39. It is brought to the notice of this Court that a party claiming to be the original owner of the property, also filed a Writ Petition before this Court raising similar grounds against the directions of the GCZMa. admittedly, the Petition stood dismissed and the same also attained finality. This gives an impression that the petitioner has undertaken all kinds of steps to somehow avoid the inevitable fallout of the findings of the GCZMa issued in the order/direction under Section 5 of the Environment (Protection) act. The attempt on the part of the petitioner to claim procedural review before the GCZMa met its logical end in the impugned order/direction dated 25.10.2021, wherein the Review application was found to be not maintainable, thereby leading to directions to the petitioner to demolish the entire structures in the property in question. 40. The petitioner has failed to make out any case for interference with the impugned order, passed by the GCZMa, under writ jurisdiction sought to be invoked in the present Petition. Hence, the Petition is found to be without any merit and accordingly, it is dismissed.

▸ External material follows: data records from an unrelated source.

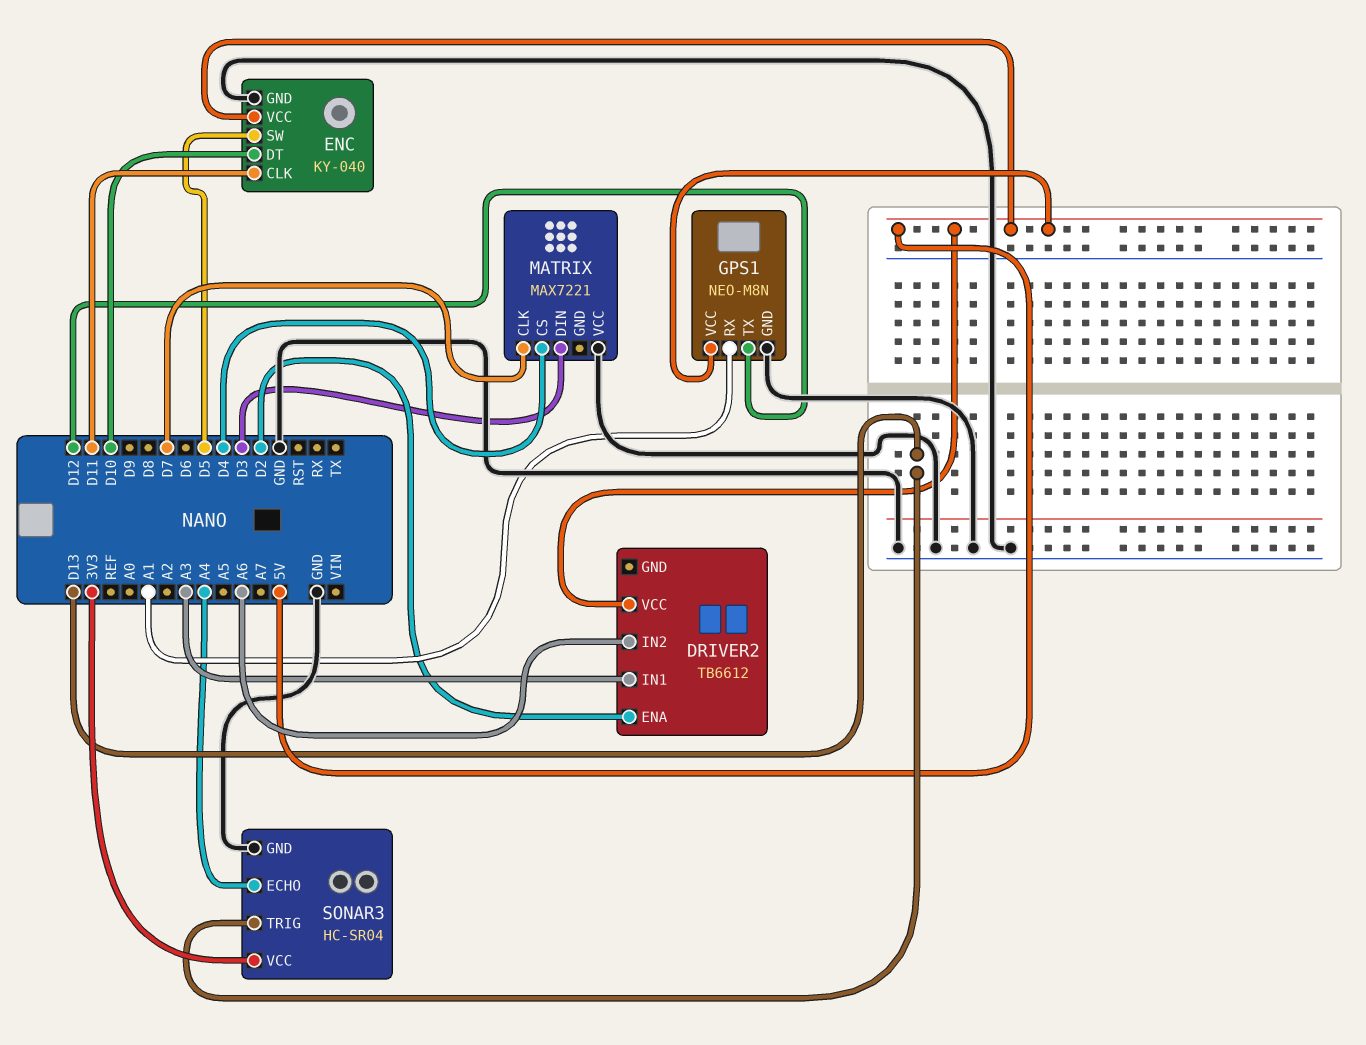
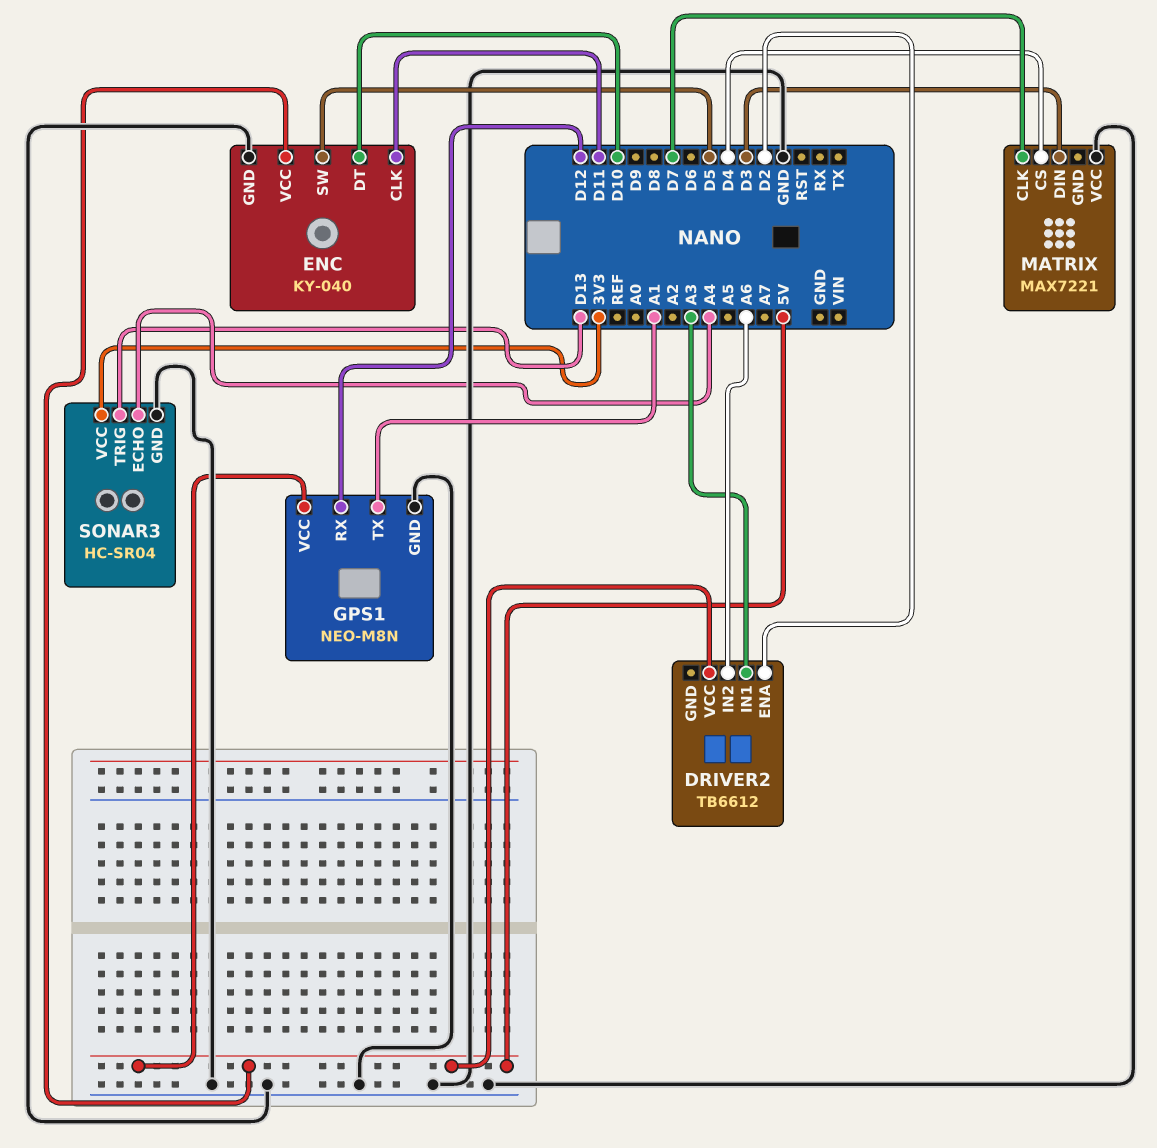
GPS1 pin RX: A1 -> D12
GPS1 pin TX: D12 -> A1

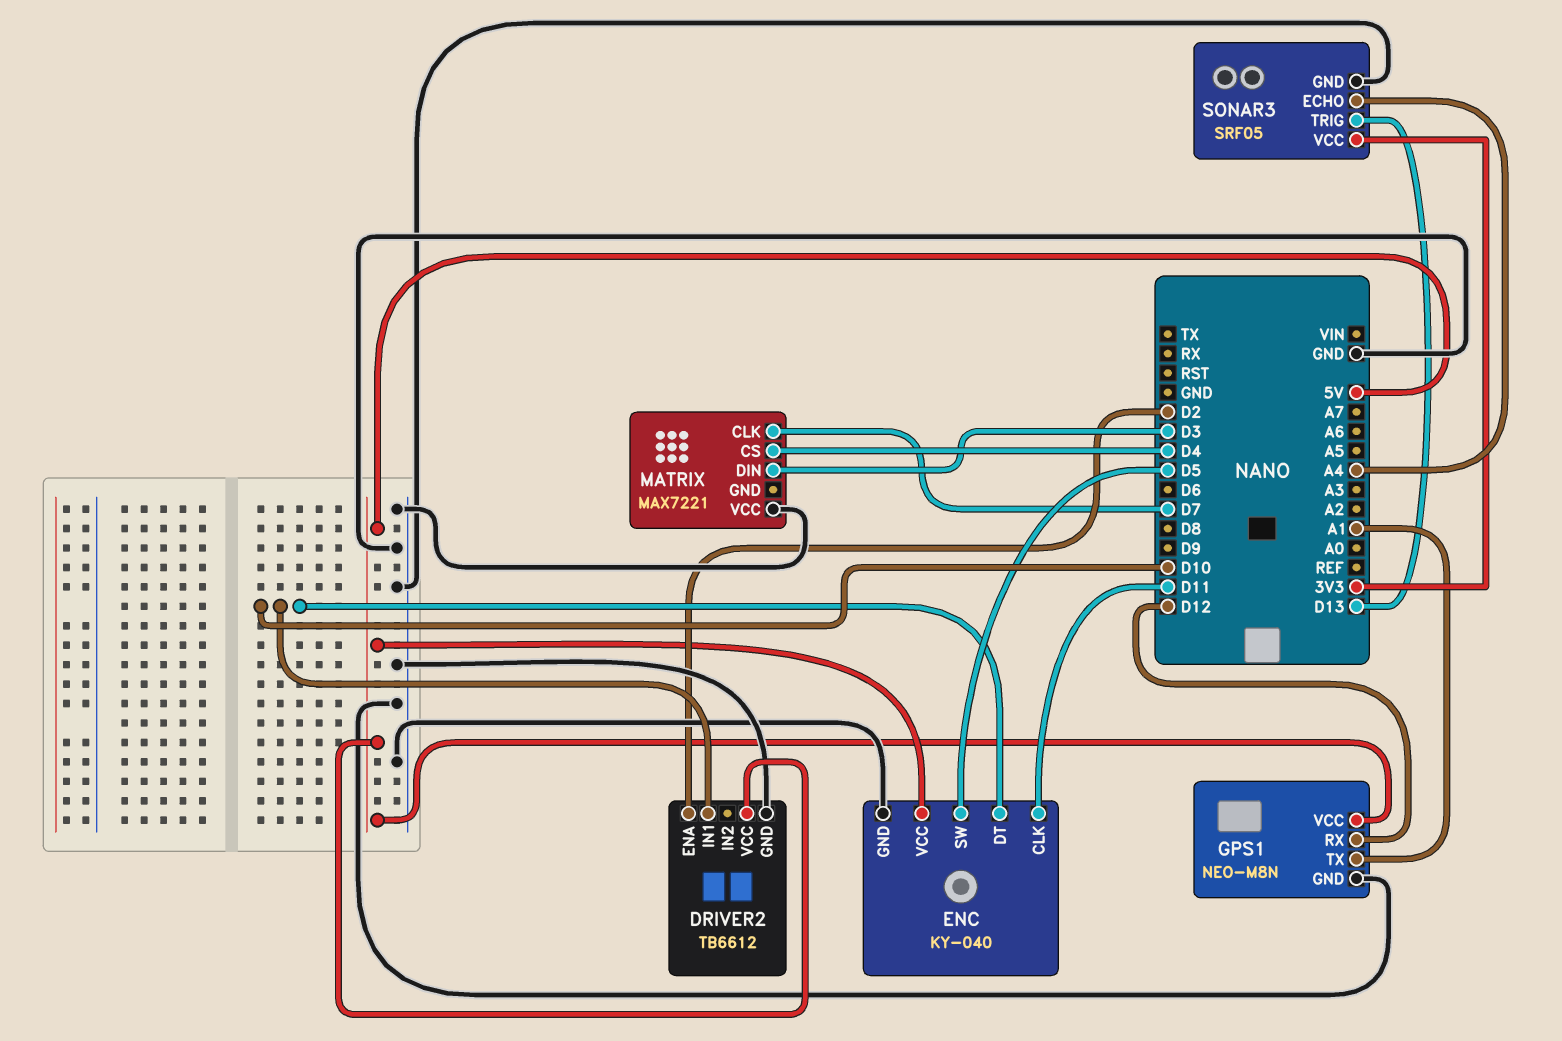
DRIVER2 pin GND: none -> GND
DRIVER2 pin IN1: A3 -> D10
DRIVER2 pin IN2: A6 -> none
SONAR3: HC-SR04 -> SRF05

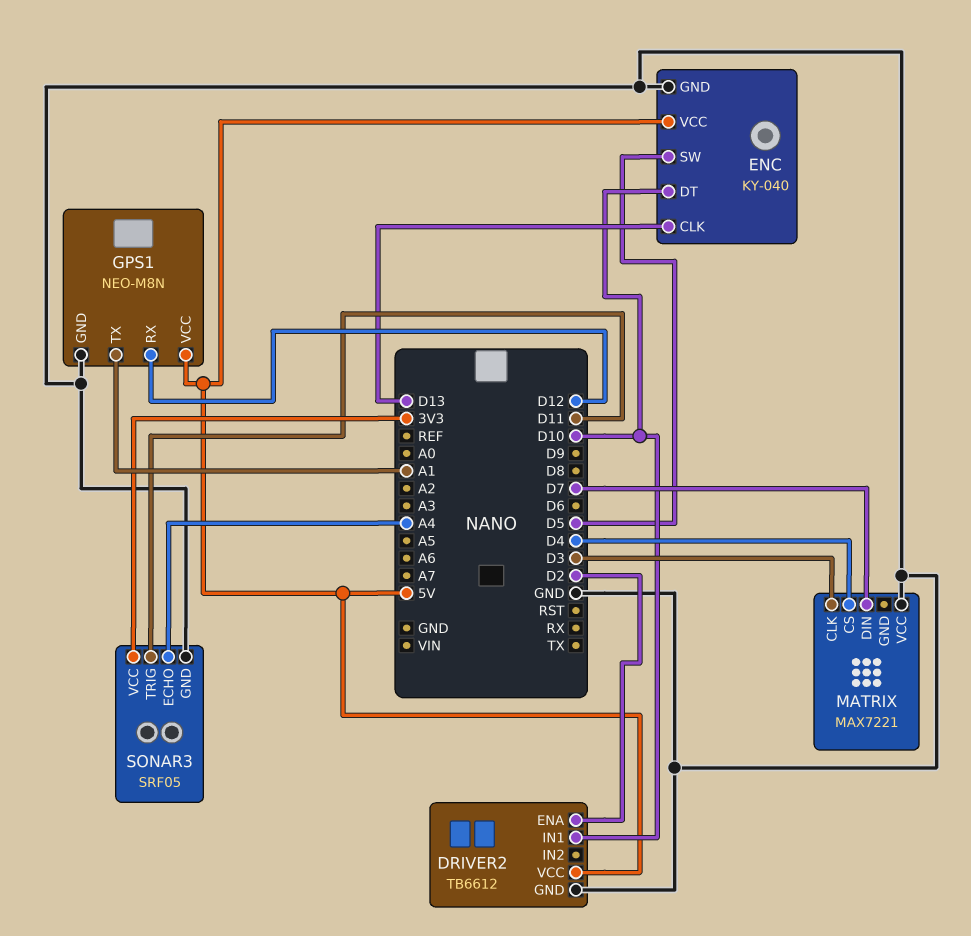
ENC pin CLK: D11 -> D13
MATRIX pin CLK: D7 -> D3
MATRIX pin DIN: D3 -> D7
SONAR3 pin TRIG: D13 -> D11

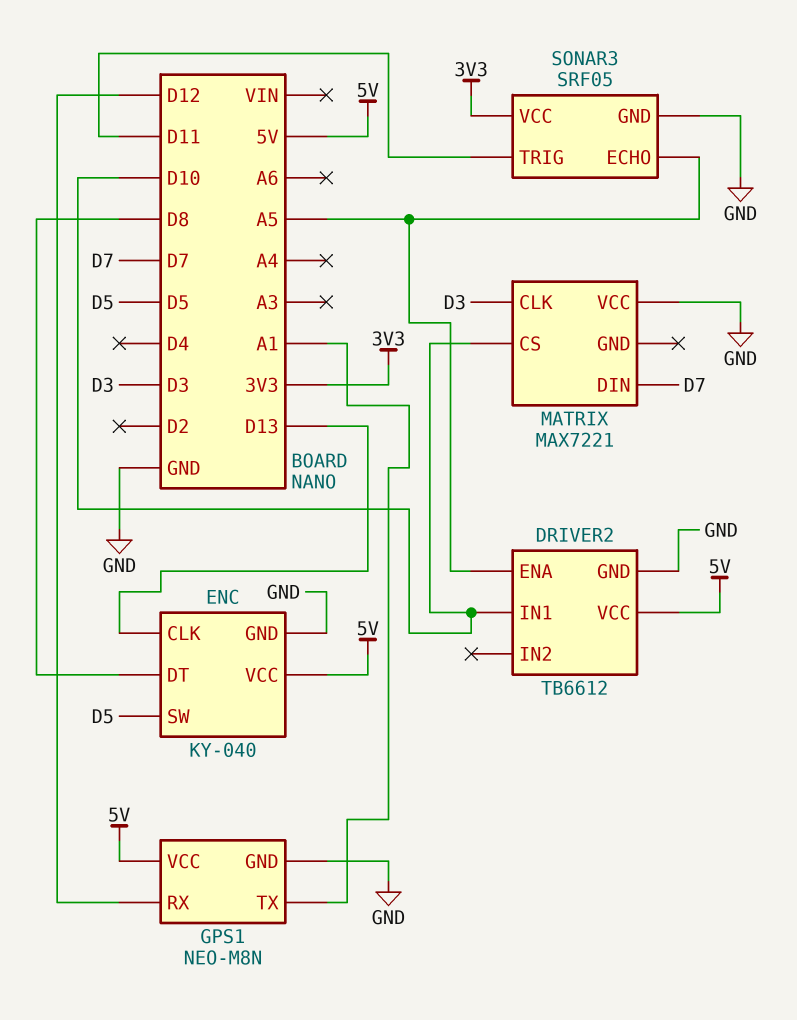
DRIVER2 pin ENA: D2 -> A5
ENC pin DT: D10 -> D8
MATRIX pin CS: D4 -> D10
SONAR3 pin ECHO: A4 -> A5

MaNISH PITaLE, J. ORDER CONTINUED: 41. Upon pronouncement of the Order, the learned Counsel appearing for the petitioner submitted that the interim Order granted by this Court may be continued for eight weeks. 42. The said request is opposed by the learned Counsel appearing for the respondents. 43. This Court has given detailed reasons in the Order as to why it is found that the Petition is without any merit and does not deserve consideration. Hence, the prayer for continuation of interim relief is rejected.